Bassam Tibi, a Syrian-born German political scientist and professor of international relations specializing in Islamic studies, warns that the Islamist approach is "a contradiction in terms." Tibi points out that Islamism, a movement started in Egypt in reaction to issues with modernity, is a relatively "recent phenomenon." Bindamnan notes that Tibi, in his book, Islam's Predicament with Modernity, calls to reform the religion instead of Islamizing knowledge.
A few months ago, an academic at Hamline University was fired for showing artwork of Islam's prophet Muhammad in her class. A campaign run by Islamist-linked campus students culminated in her dismissal. Bindamnan, who describes himself as an "international Muslim," was already familiar with the possibility of "overreaction" among sections of American Islam and how they engage with religion, some of it gleaned during his stint as president of the Muslim Student Association at the University of Miami while earning his B.A. there.
For these Muslim students convinced to protest, it is a "matter of identity," not religion. Ironically, professors at other U.S. universities have shown the same image, but because they were Muslim themselves, there has been negligible "backlash." The Muhammad image would also be unlikely to provoke a response "if the professor was Muslim or non-white and doesn't share other identities."
Too much of American Muslim identity today, Bindamnan argued, is concerned with emotional responses towards how non-Muslims deal with Islam.

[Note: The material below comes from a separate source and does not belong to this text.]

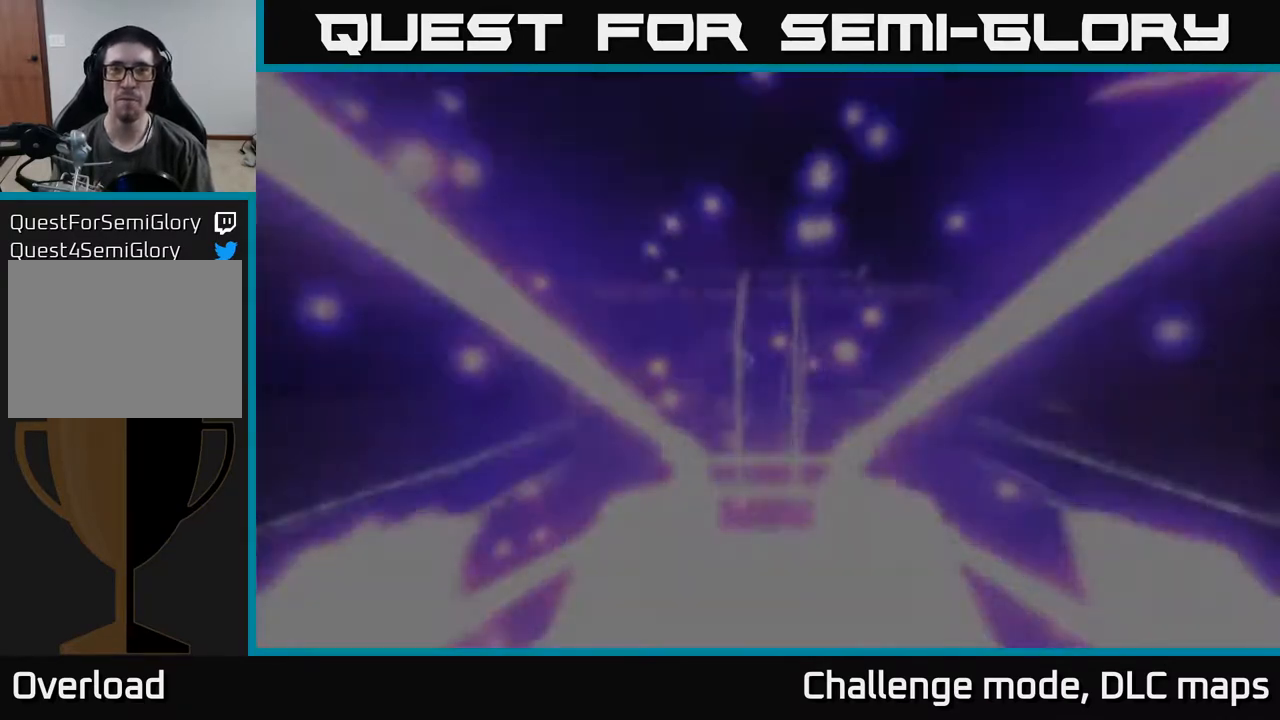
{"dt_ms": 500, "buttons": [], "left_stick": "center", "right_stick": "center", "events": []}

In today's hostile campus climate, Islamists have "capitalized" on the prevalence of identity politics to advance their agenda. The idea that Islam, or any other religion, is immune from criticism suppresses dialogue. Bindamnan described what he sees as a "ludicrous outcome of the identity politics because they created an atmosphere where you cannot talk critically about religion, especially about Islam, that somehow Islam is immune from criticism, and it's not. We need to criticize it, and whether it's by Muslim or non-Muslim, it's fine. I mean, it's another subject like any other subject that we need to encourage dialogue rather than suppress it."
The current atmosphere presents challenges for reformists seeking to advance reform within Islam. Tibi has described the actions by those opposed to critiques of Islam to marginalize reformers as the "labeling game": a ploy to silence and suppress freedom of expression through accusations of "Islamophobia," rather than engaging in substantive debate.
Bindamnan noted the influence on his intellectual development of two mentors: George Gopen, a professor emeritus at Duke University, was instrumental in Bindamnan's mastery of the English language. Walt McClure, another mentor and the chairman of the Center for Policy Design, has encouraged Bindamnan's ideas about advancing reformist ideas for Islam in countries that are "already advancing," such as Morocco or Tunisia.
Reasoning that receptivity to progressive Islam may take hold in a more organic way in those countries, rather than somewhere such as Yemen, is just one approach Bindamnan hopes will extend reforms beyond the West. When asked whether he is optimistic that reformist voices will "push back against the stranglehold over education," Bindamnan maintains an outlook of "conditional hope."
He concluded that "the West is a good place to spur reform because, in Muslim countries, you cannot talk, you cannot write. They will just suppress you, so I think the West is a good environment for reform, but, as I mentioned, there is this critical atmosphere that does not encourage reformists to advance their ideas. They always get pushed back, and pushback in the form of suppressing them and what Tibi called the labeling game. You submit a critical critique of Islam, and then the response will be, 'this is Islamophobic.' That's the labeling game instead of engaging with the substance."
Marilyn Stern is communications coordinator at the Middle East Forum.